(INPUT RECORDS begins)

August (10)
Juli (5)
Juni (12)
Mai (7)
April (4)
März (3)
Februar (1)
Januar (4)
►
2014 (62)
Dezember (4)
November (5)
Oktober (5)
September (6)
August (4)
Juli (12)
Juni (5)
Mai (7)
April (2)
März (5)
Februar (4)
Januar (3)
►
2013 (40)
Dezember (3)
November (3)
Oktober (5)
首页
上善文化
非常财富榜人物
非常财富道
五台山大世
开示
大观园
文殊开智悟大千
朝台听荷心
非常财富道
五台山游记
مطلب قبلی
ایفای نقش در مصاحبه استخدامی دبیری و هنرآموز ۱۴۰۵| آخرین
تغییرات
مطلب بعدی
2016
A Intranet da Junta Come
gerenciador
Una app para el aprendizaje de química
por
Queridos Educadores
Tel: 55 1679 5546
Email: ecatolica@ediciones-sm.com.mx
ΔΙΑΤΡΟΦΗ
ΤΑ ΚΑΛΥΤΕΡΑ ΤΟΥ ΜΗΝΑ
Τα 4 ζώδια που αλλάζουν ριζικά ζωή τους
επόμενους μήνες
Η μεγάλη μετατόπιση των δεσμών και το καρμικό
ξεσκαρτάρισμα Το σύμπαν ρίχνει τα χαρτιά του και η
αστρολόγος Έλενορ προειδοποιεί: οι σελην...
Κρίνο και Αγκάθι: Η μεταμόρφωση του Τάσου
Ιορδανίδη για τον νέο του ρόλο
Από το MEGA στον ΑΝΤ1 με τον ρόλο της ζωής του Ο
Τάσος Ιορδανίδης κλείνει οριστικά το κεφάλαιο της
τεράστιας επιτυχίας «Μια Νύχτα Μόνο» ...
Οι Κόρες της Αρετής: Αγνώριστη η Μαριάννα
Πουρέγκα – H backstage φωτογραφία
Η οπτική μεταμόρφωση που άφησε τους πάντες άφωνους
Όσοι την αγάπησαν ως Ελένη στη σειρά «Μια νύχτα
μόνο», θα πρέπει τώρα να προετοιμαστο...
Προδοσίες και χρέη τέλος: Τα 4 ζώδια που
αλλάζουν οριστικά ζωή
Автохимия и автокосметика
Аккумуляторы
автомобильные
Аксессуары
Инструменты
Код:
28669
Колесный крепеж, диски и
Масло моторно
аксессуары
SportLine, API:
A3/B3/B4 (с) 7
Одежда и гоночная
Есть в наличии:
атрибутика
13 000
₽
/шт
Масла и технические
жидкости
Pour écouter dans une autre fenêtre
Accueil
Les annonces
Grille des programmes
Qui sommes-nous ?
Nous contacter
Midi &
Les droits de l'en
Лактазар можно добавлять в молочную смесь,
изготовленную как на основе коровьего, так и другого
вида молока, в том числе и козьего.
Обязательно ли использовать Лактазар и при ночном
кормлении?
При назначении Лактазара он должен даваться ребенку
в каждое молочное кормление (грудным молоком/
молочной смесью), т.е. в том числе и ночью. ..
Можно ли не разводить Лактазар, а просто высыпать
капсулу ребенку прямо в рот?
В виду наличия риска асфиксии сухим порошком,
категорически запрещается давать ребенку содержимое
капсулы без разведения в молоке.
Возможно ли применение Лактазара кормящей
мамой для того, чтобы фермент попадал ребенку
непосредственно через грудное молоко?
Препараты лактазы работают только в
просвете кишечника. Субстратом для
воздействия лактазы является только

(INPUT RECORDS ends)

PROBLEM TO SOLVE:
Copy exactly the stretch of data above from the line with "Одежда и гоночная" through the line with "изготовленную как на", and omit all other lines.

RESULT FOR THIS EXERCISE:
Одежда и гоночная
Есть в наличии:
атрибутика
13 000
₽
/шт
Масла и технические
жидкости
Pour écouter dans une autre fenêtre
Accueil
Les annonces
Grille des programmes
Qui sommes-nous ?
Nous contacter
Midi &
Les droits de l'en
Лактазар можно добавлять в молочную смесь,
изготовленную как на основе коровьего, так и другого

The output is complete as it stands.